* [TASK ITEM]
Reproduce the text in this material line for line without changing a character, and leave the pictures out of your answer.
(SUPPLIED DATA Opens)
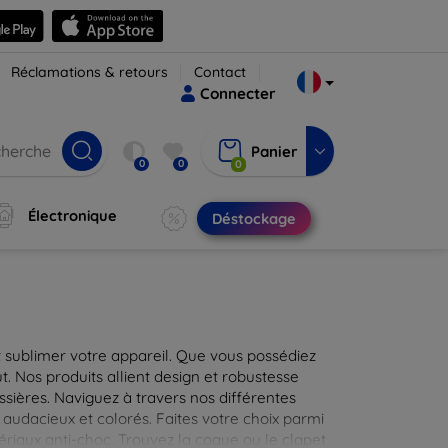
Réclamations & retours
Contact
Connecter
Panier
0
0
0
Électronique
Déstockage
 sublimer votre appareil. Que vous possédiez
t. Nos produits allient design et robustesse
ssières. Naviguez à travers nos différentes
audacieux et colorés. Faites votre choix parmi
tériaux anti-choc. Trouvez la coque ou le clapet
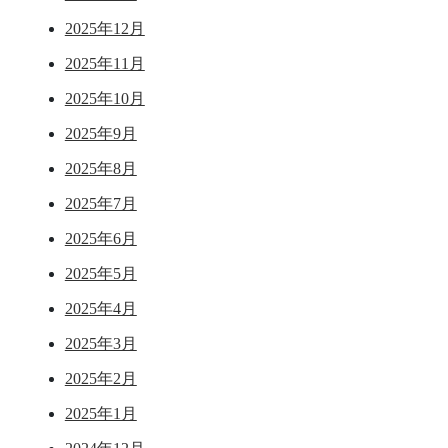
2025年12月
2025年11月
2025年10月
2025年9月
2025年8月
2025年7月
2025年6月
2025年5月
2025年4月
2025年3月
2025年2月
2025年1月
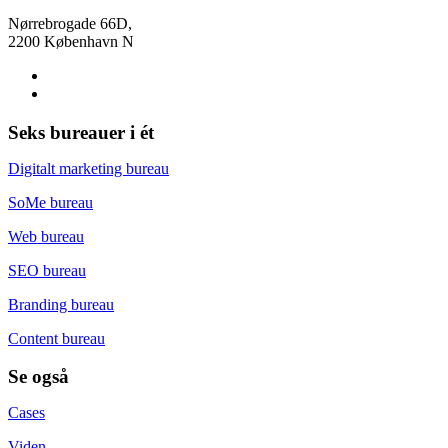
Nørrebrogade 66D,
2200 København N
Seks bureauer i ét
Digitalt marketing bureau
SoMe bureau
Web bureau
SEO bureau
Branding bureau
Content bureau
Se også
Cases
Viden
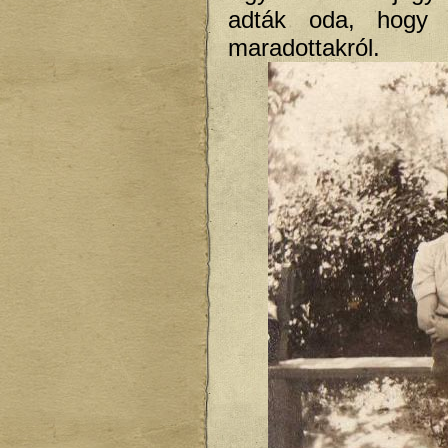
adták oda, hogy 
maradottakról.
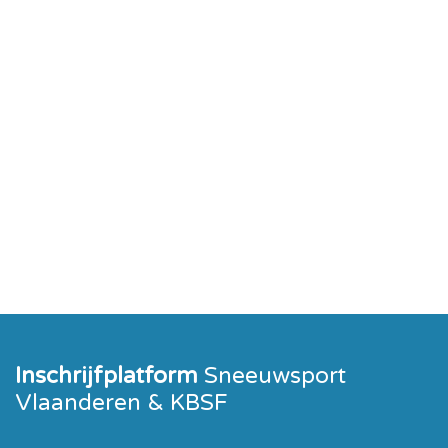
Inschrijfplatform
Sneeuwsport
Vlaanderen & KBSF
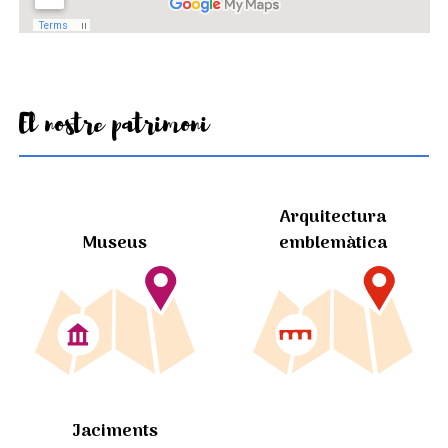
El nostre patrimoni
Arquitectura
Museus
emblemàtica
Jaciments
(SUPPLIED DATA Closes)
* [WRITTEN SOLUTION]
Réclamations & retours
Contact
Connecter
Panier
0
0
0
Électronique
Déstockage
 sublimer votre appareil. Que vous possédiez
t. Nos produits allient design et robustesse
ssières. Naviguez à travers nos différentes
audacieux et colorés. Faites votre choix parmi
tériaux anti-choc. Trouvez la coque ou le clapet
2025年12月
2025年11月
2025年10月
2025年9月
2025年8月
2025年7月
2025年6月
2025年5月
2025年4月
2025年3月
2025年2月
2025年1月
Nørrebrogade 66D,
2200 København N
Seks bureauer i ét
Digitalt marketing bureau
SoMe bureau
Web bureau
SEO bureau
Branding bureau
Content bureau
Se også
Cases
Viden
adták oda, hogy 
maradottakról.
Inschrijfplatform
Sneeuwsport
Vlaanderen & KBSF
El nostre patrimoni
Arquitectura
Museus
emblemàtica
Jaciments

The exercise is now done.